**Text for analysis:**
Typically, in today's electronics hardware, there appear to be more ADCs in use than DACs. Perhaps that is because more analog parameters are processed and the data transmitted in digital form and there is infrequently the need for an analog output. FCL also has a good level of knowledge and experience of DACs. With these we need to carefully select a suitable sampling frequency and make allowances for the shaping of the analog spectrum by an inverse sinc function. The quality of the output analog waveform is influenced by the 'order hold' that is used: what happens to the analog output between samples.
Over the years, as digital signal processing (DSP) overheads and speeds have increased, ADC signal input frequencies have moved from near DC, through audio and are now well into the radio frequency (RF) spectrum. In the typical receiver architecture, it has become possible to now digitally perform many of the functions that were previously done in analog. The configuration of digital hardware is usually programmable by software, often a form of hardware description language used to generate firmware, specific instructions for configuring the hardware. Such digital implementations have the major advantage that their configuration may be updated and modified in code, provided that this does not exceed the limitations of the hardware and of course the Nyquist sampling criteria. A common piece of digitally programmable harware may be used to operate both across a range of frequencies and to demodulate or modulate a variety of modulation types, both digital and analog.
Software defined radio (SDR) refers to a flexible technique which may be applied to re-configurable radio hardware in order to set up a specific radio architecture. The SDR configuration is defined by how the associated SDR software was used to program the hardware. The SDR software may define the frequency that the target system will operate at, the type of modulation used and various other radio-like parameters. It is ofter written in a high level programming language like C or C++ and compiled before programming the hardware. More recently, applications like MATLAB® have allowed the generation of SDR code.
The dynamic range of a SDR radio is improving but is not yet considered equivalent to a good quality superheterodyne radio designed for a similar frequency. The superheterodyne architecture will not however have the re-programmable flexibility of the SDR version. Currently we are at an intermediate stage with SDR. ADC sampling speeds are still insufficient to allow direct (baseband) sampling for some of the higher operating frequencies, such as those used in digital cellular and satellite communications. So it is often necessary to use some analog circuits at the front end of a SDR receiver to convert the frequency band received by the antenna into one that is more manageable by the ADC. Usually a low noise amplifier (LNA), some filtering and a mixer are used to change the incoming frequency band to a lower one more compatible with the current technology. Actual sampling may then be performed at baseband or zero-IF, or across a band of frequencies (bandpass or undersampling).
FCL is experienced in specifying many different types of ADCs and incorporating them into multiple designs. Parameters addressed include resolution, integrated non-linearity (INL), differential non-linearity (DNL), kTB and quantisation noise, effective number of bits (ENOB), missing codes, aperture jitter, dithering and multiple carry issues. These have naturally led onto several digital signal processing (DSP) phenomena such as spectral leakage, windowing and the implementation of forward and inverse fast Fourier transforms.

**Exercise instructions:**
**a)** Write out the part of the text on data converters and software defined radio starting at "FCL is experienced" and ending at "fast Fourier transforms.".
**b)** Rewrite the paragraph of the text on data converters and software defined radio that begins "Software defined radio (SDR) refers to" as a short list that keeps its main facts.
**c)** Answer these questions from the text on data converters and software defined radio:
(i) What function shapes the analog spectrum of a DAC's output?
(ii) In which programming languages is SDR software often written?
(iii) What three things are usually used at the front end of an SDR receiver to move the incoming frequency band to a lower one?

**Data excerpts:**
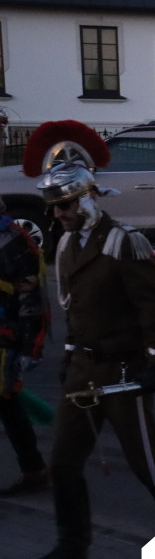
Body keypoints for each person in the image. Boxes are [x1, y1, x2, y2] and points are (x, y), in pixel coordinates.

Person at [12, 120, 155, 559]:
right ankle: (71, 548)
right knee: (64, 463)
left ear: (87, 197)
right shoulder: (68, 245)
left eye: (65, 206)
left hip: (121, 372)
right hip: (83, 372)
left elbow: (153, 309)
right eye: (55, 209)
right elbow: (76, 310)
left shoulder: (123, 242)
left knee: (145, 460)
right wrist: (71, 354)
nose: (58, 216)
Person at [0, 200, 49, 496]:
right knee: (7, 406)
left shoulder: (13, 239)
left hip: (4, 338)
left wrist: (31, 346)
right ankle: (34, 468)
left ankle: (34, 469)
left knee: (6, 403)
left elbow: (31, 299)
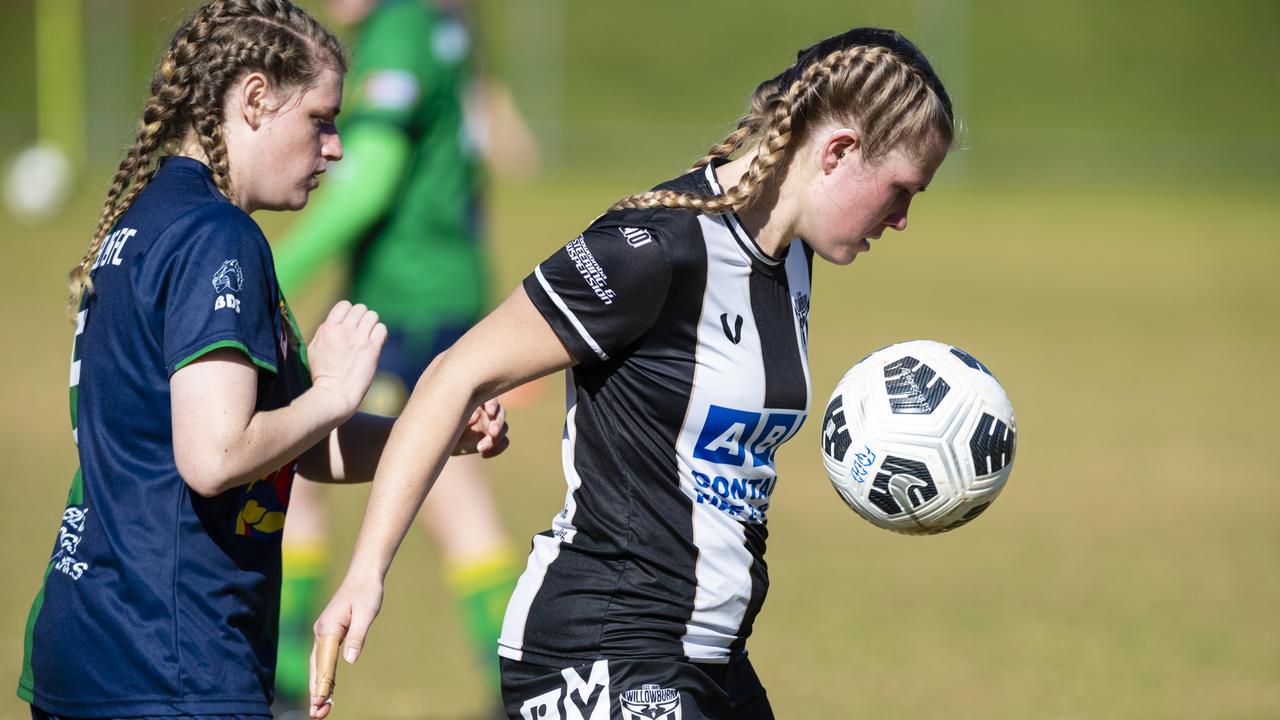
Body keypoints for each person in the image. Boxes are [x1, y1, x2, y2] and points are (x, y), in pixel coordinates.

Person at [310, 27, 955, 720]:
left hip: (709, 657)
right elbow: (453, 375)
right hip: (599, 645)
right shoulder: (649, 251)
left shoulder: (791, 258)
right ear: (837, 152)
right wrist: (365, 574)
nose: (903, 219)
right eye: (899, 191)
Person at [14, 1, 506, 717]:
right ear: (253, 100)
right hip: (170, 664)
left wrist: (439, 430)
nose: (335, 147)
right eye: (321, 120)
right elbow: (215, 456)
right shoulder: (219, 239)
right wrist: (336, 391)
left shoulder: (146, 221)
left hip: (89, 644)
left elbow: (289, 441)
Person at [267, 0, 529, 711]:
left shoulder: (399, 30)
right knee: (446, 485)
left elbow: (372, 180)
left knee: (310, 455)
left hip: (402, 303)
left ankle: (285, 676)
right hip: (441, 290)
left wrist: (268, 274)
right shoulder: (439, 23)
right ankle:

**Expected outputs:**
**a)**
FCL is experienced in specifying many different types of ADCs and incorporating them into multiple designs. Parameters addressed include resolution, integrated non-linearity (INL), differential non-linearity (DNL), kTB and quantisation noise, effective number of bits (ENOB), missing codes, aperture jitter, dithering and multiple carry issues. These have naturally led onto several digital signal processing (DSP) phenomena such as spectral leakage, windowing and the implementation of forward and inverse fast Fourier transforms.

**b)**
- Software defined radio (SDR) is a flexible technique for setting up a specific radio architecture on re-configurable radio hardware.
- The SDR configuration depends on how the SDR software was used to program the hardware.
- The software can set the operating frequency, the modulation type and other radio parameters.
- It is often written in a high level language such as C or C++ and compiled before the hardware is programmed.
- More recently, applications like MATLAB® have been able to generate SDR code.

**c)**
(i) An inverse sinc function.
(ii) C or C++.
(iii) A low noise amplifier (LNA), some filtering and a mixer.